Elsie's memories become reality in a new Channel 4 documentary series, following a team of volunteers as they recreate a Victorian grocer's shop and Edwardian tearoom, with its own working bakery.

At a special screening event for Our Yorkshire Shop: A Victorian Restoration, Elsie tells the BBC: "It's brought back a lot of memories and it's such a natural film - people doing everyday jobs.
"We've got to record memories for the next generation, so they understand.
"I think Masham will become very popular."
'Masham at its best'
Number 15 Silver Street had hosted a shop until the start of the Covid pandemic, and it was bought by a community organisation in 2023.
As well as the grocery store and tearoom, the group's proposals include a heritage centre, affordable rental flats and returning a post office counter to Masham.
"It's not nostalgia," says Alan Hodges, chair of the Peacock and Verity board.
"It is using the past - and the skills of the past - to make a better sustainable project."
He hopes the Channel 4 series will generate local tourism, improving the local economy, and encourage investors to support the project as it continues.
"We know about the sense of community but to see it expressed on screen like that was quite moving," he says, after watching the first episode.
Joiner Ian Johnson, who fronts the programme, agrees that it shows "Masham at its best".

"Masham is everybody's ideal Dales market town," says Ian, who appears in the show as his alter-ego Yvette.
He led on some practical elements of the restoration.
"Being a joiner, it helps, really," he says.
"I do things in Masham, I get involved in things.

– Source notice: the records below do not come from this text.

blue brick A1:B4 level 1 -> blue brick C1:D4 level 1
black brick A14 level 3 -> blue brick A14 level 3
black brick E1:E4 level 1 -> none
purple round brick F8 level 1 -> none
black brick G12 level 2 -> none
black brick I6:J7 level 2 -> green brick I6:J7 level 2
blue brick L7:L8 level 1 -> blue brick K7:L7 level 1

If anybody wants 'owt doing for nothing, it tends to be me."
Parish councillor Val Broadley also appears.
She thinks the series "certainly showed off some of the characters" in the town and will "bring Masham into focus".
"It's very well known as a dog-walking spot, somewhere to wander along the river, somewhere just to spend a quiet afternoon having a picnic, but people from away don't necessarily know it."

The series features a number of North Yorkshire businesses, making produce to sell in the shop.
A historic oven has also been restored to working order, to bake bread and hot cross buns.
Engineer Olly Osborne travelled to Masham from the south-west of England to carry out the restoration.
"The presence of cameras was a little bit daunting," he says, having not worked on TV before.
"It took a lot of research, a lot of graft, but we got there, so it's quite special really."

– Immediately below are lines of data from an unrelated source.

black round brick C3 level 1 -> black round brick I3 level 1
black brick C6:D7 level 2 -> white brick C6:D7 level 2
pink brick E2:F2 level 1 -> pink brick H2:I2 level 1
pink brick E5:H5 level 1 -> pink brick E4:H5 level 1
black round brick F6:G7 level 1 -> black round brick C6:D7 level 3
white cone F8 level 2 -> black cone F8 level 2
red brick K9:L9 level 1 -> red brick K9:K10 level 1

"This show is made totally in North Yorkshire, and it's made by people from Yorkshire," Channel 4 commissioner Emily Shields says.
One of the aims was to hire people who had not worked on similar projects before, in a bid to "drive new skills, to give opportunities, and to really help develop the talent base here", she adds.
Working on the series was a "dream come true" for editor Joe Haskey, who is originally from Bridlington and lives in Leeds.
"This is proper regional programming, edited by a Yorkshireman, in Yorkshire with a Yorkshire production company as well," he says.

But Joe adds that hiring on and off-screen talent from Yorkshire "shouldn't be a novelty".
"When you're filming in Yorkshire, if you can also edit it in Yorkshire, that'd be nice."
The dedication to hiring new talent was driven by the show's producer and director, Emily Dalton, managing director of production company Factual Fiction, based near Ripon.
She is originally from Masham, and says there are "people here who I think aren't perhaps represented on screen very often".
The series is about community, she says.
"I don't think communities exist in this way closer to London anymore, but up here we're fiercely protecting them, and I wanted to celebrate that."
Our Yorkshire Shop: A Victorian Restoration is on Channel 4 from 8 June at 20:00 BST.